I would argue differently if there was a way to accomplish what I'm doing without unsafe, but there currently isn't any I'm aware of. I am very happy to be proven wrong eventually!

I get your point that this is a potential future maintenance hazard, but it's (sadly!) not one we can avoid by using types differently.

I would argue differently if there was a way to accomplish what I'm doing without unsafe, but there currently isn't any I'm aware of. I am very happy to be proven wrong eventually!

Yeah I get you on that part... I've been bumping my head around almost the same thing - how to branch stream into two streams. In my case I was trying to implement unzip operator, to split tuple stream into two streams. I tried many different ways... One that worked for me in the end was to poll base stream only from one of the children and send it to the other one using mpsc channels. You can see more details in the PR.

I don't think it has the issue we've talked about here, but it's not well tested so it might have other unforeseen issues... Idk, can't know for sure without more testing.

This unzip operator could be used for forking as well. Maybe by something like: stream.map(|x| (x, x.clone())).unzip().

Probably similar way of structuring stream would work in your case too.

How do you, in your implementation, ensure that the other half that's just receiving the mpsc values is making progress after the first one is dropped? Would that not stop the polling to the source stream? Do you pass over the stream to the other half?

I think this is a very valid use case that should be handled by any library implementation that does not want to make assumptions about the system it's being run in.

gabelung handles this properly, polling the source in lockstep and completely handing over the responsibility to poll when one of the halves is dropped. I very much invite you to use it and to see if it fits for your use case or if you can discover any lingerings bugs!

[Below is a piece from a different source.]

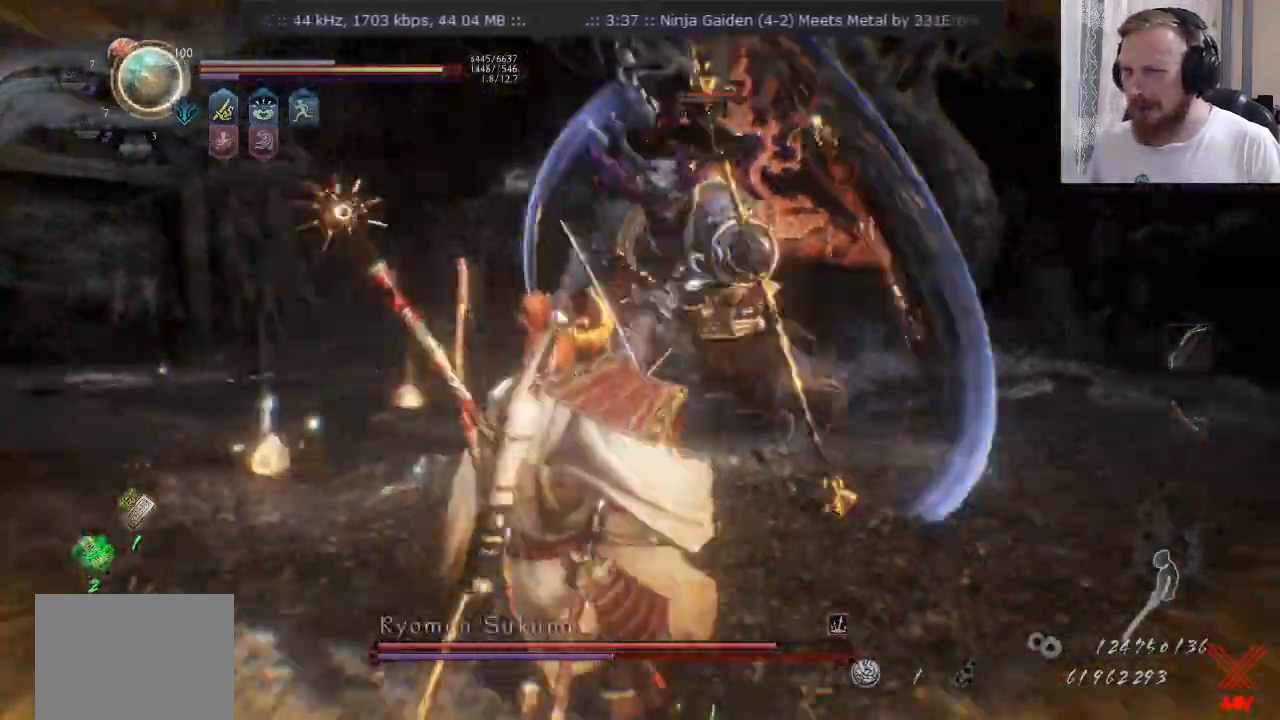
{"buttons": [], "left_stick": "down-left", "right_stick": "center", "events": [[33, "L2", "up"], [83, "DPAD_LEFT", "down"], [200, "DPAD_LEFT", "up"], [367, "CROSS", "down"], [367, "L2", "down"], [367, "left_stick", "down-left"], [467, "CROSS", "up"], [483, "L2", "up"]]}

How do you, in your implementation, ensure that the other half that's just receiving the mpsc values is making progress after the first one is dropped? Would that not stop the polling to the source stream? Do you pass over the stream to the other half?

This is explained in pr. Both halfs store Pin<Arc<Stream>> of the base stream, but only first one accesses it and in case first gets dropped, second one will start polling that stream. When first half is dropped, it drops mpsc::Sender and wakes up the other half. Then other half tries to try_recv from mpsc and it fails because of Disconnected error, then it knows first one is dropped and starts polling base stream itself.